I spent some time in Syria in 2007, and I still think the people there are the friendliest I’ve ever met. Somebody I met in Aleppo actually travelled with me to Damascus and spent a week there, meeting up with me for strong cups of tea and helping me to explore. I’ve tried to get in touch with him over email since the Civil War started, but I haven’t received a reply.

That’s obviously quite dark, but it’s strongly felt. I have too many happy memories to list, and I visit India, China, and Laos every night, in my dreams.

Describe yourself in three emojis.

Can I use six?

#InnovationMonth: Navigating stories with VoiceMap's Iain Manley

In Slack that’s :station::coffee::computer::walking::beer::memo:

What’s next in the development of VoiceMap?

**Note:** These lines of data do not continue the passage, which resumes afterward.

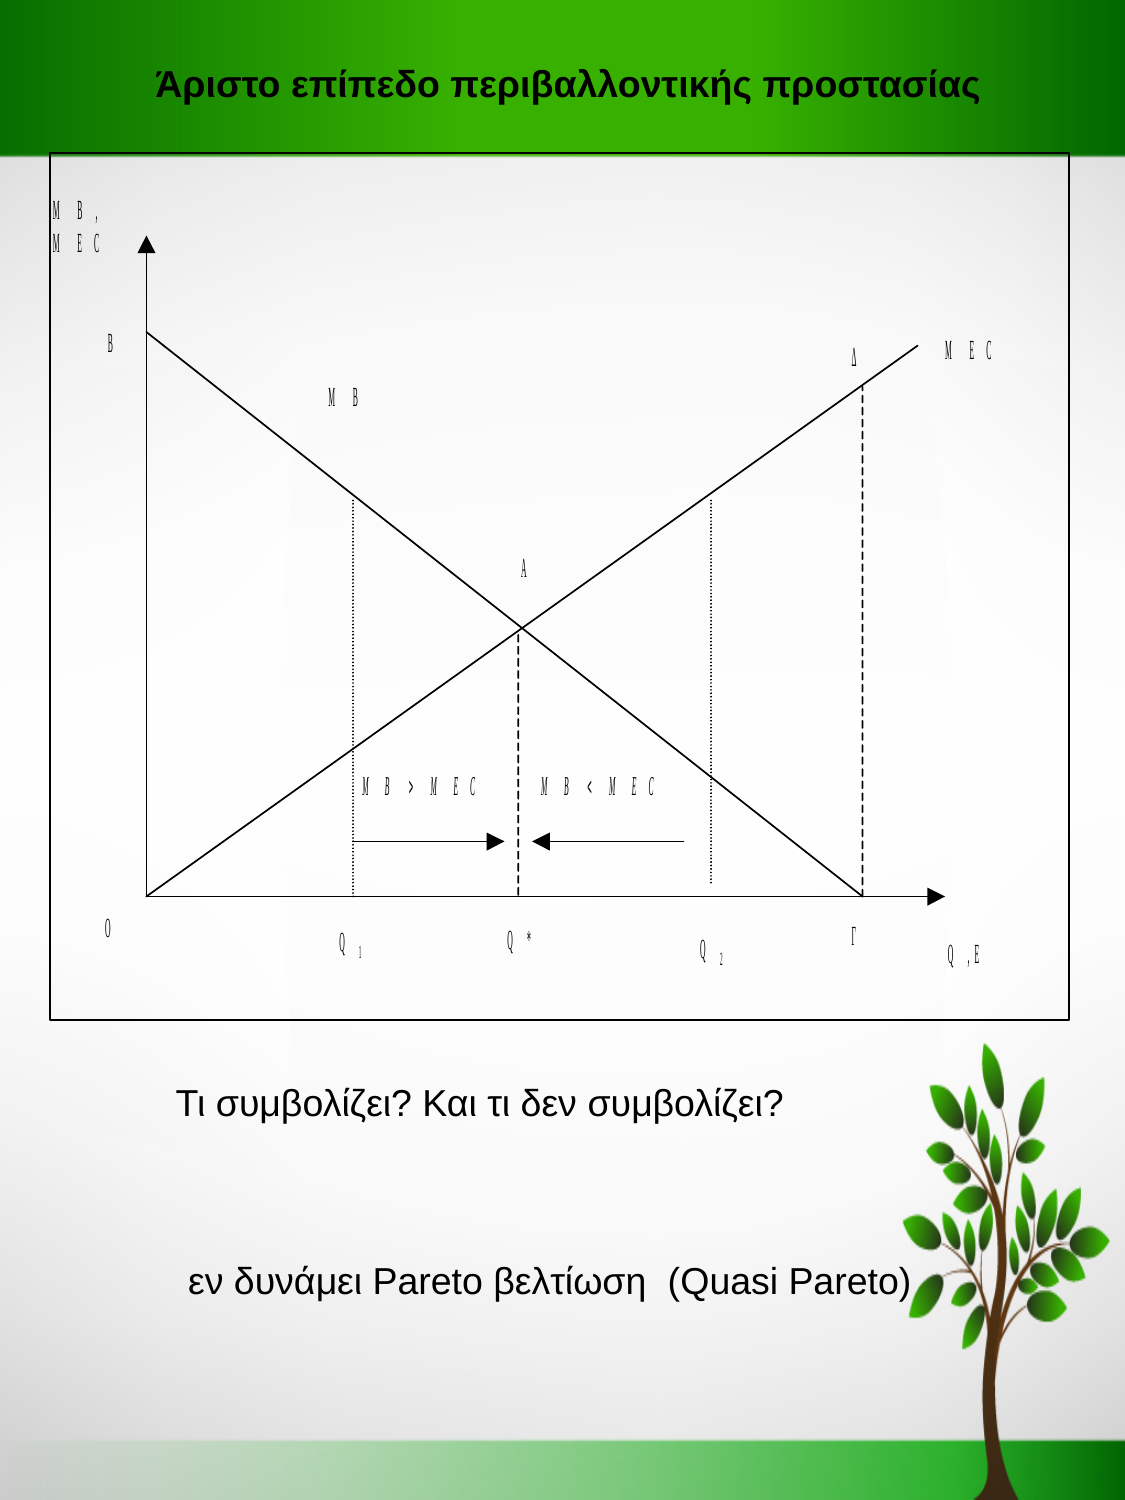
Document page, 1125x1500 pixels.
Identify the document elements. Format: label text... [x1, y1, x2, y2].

picture [0, 0, 1125, 1500]
text_box Τι συμβολίζει? Και τι δεν συμβολίζει? [160, 1072, 800, 1132]
text_box Άριστο επίπεδο περιβαλλοντικής προστασίας [140, 53, 1008, 113]
text_box εν δυνάμει Pareto βελτίωση (Quasi Pareto) [173, 1249, 927, 1310]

We’re working to make creating tours easier, and eventually you’ll be able to do most of this in the app, by just walking and talking. We’re also working to make it easier to find the right tour for you by highlighting the themes of every VoiceMap. I’m excited about this because I think that when you’re planning a trip to London, for example, you don’t want to go back and forth between hundred of tours: you want something that reflects your interests.

We’re also launching Welcome to the Neighbourhood tours. These will be shorter than our other tours, and will show around people who are new to a place, pointing out useful things like grocery stores, ATMs, local coffee shops, etc. But they’ll tell a few stories too. The Welcome to the Neighbourhood tours are aimed at Airbnb hosts, hostel owners, guest houses, and other people who offer holiday rentals. At the moment, they mostly provide a flip file with a battered map and flyers. I think VoiceMap can improve their guests’ experience considerably.